+++ Texte à lire +++
BAD LIEUTENANT [COLLECTOR]

publié le

Résurgences d’un mauvais sujet. Le remake qui colle aux dents.

 

 

     

dlLa genèse du projet remonte à l’idée vicieuse d’un producteur malin : réécrire un personnage de fiction, le remettre en mains propres – ou le transmettre, comme une maladie – à des réalisateurs choisis. Pour ces faux remakes, très peu de consignes, pas même celle de s’en référer à l’œuvre originale,mais quelques directives superficielles : s’en tenir au titre, changer de décor, c’est-à-dire, évacuer New York. Le mauvais lieutenant peut alors devenir un concept, un palimpseste ou mieux: un golem. Nicolas Cage succède à Harvey Keitel : aucun rapport entre les deux, tant mieux. N’y voir que folie furieuse et absurde irrévérence serait réduire ce personnage neuf à ses actes, alors même que, à un certain degré, il n’est que décalage, hiatus entre le geste et la conséquence, entre l’intention et la manifestation, entre l’outrage et le cynisme. Quel que soit son point de départ (le plus souvent, dans la tête du lieutenant), la focale se brise et s’effondre avec fracas. C’est une profondeur de nausée : l’image reflue. Dans une ambiance de lait tourné, les assignations vacillent, le paysage urbain discontinu, entre gratte-ciel et gratte-boue, est une projection épique de l’Amérique dans l’imaginaire d’un poète asocial. Quant aux actes scandaleux, c’est du travail d’amateur, des approximations, des improvisations parfois géniales qui cependant semblent défier en ridicule toute évaluation éthique. À elle seule, la nonchalance du lieutenant discrédite le Bien et le Mal – c’est-à-dire ce manichéisme infantile dont le cinéma d’action américain fait son fonds de commerce. Vraiment il serait vain de vouloir résoudre le film en une équation morale, comme il serait dommage de l’en soustraire tout à fait.
+++
### Consigne
Prolongez le texte sur le remake de Bad Lieutenant à partir de sa dernière phrase. Les items qui suivent ne servent pas ici.
+++ Données fournies +++
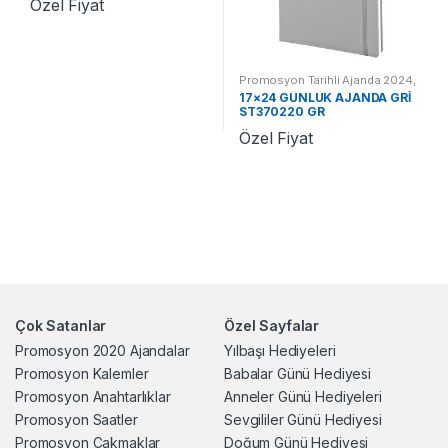
Özel Fiyat
Promosyon Tarihli Ajanda 2024
,
Promosyon 2024 Ajandalar
17×24 GÜNLÜK AJANDA GRİ
ST370220 GR
Özel Fiyat
Çok Satanlar
Özel Sayfalar
Promosyon 2020 Ajandalar
Yılbaşı Hediyeleri
Promosyon Kalemler
Babalar Günü Hediyesi
Promosyon Anahtarlıklar
Anneler Günü Hediyeleri
Promosyon Saatler
Sevgililer Günü Hediyesi
Promosyon Çakmaklar
Doğum Günü Hediyesi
+++
### Réponse
blQuelques glissements s’imposent dans l’interprétation, il faut parcourir divers degrés, descendre et monter sans cesse, s’intéresser à ce faux naïf de Nicolas Cage qui, complice de Herzog, réinvente brillamment le personnage. Avec sa démarche déboulonnée et son visage tirant vers le bas, il lui donne des galops tordus, des ruades dérisoires, des ivresses caverneuses, un rire insensé : splendide Don Quichotte urbain, ses moulins fondent dans la poudre blanche, son héroïsme pathétique ne vise qu’à sauver - il mue fréquemment - ses propres peaux. Bad Lieutenant : Port of Call New Orleans se démarque nettement des affres religieusement kitsch de Ferrara : si ces derniers sont la tasse de thé de certains, la malice de Herzog sera, dense et perfide, une liqueur ambrée. Un liquide sombre, dans la profondeur duquel frémit l’ironie des tourments. Que dans cette ville la pourriture se livre aux orgies de la décomposition, le mauvais lieutenant reçoit tête haute dos cassé les oripeaux grandioses de la gloire faussement imméritée, car il a beau être une loque de désintégrité, il renvoie courageusement à la ville son véritable reflet, ce qui mérite bien quelque honneur de pacotille. Gorgé de références cinématographiques et littéraires, grotesque et très politiquement critique, le film provoque de grands éclats de rire, certainement pas le rire délicat qui chatouille le bout des lèvres, mais le rire perfide montant du ventre qui secoue la gorge, tapisse la langue et macule les dents, voilà: un rire qui colle, insistant, chargé d’inquiétude et d’angoisse.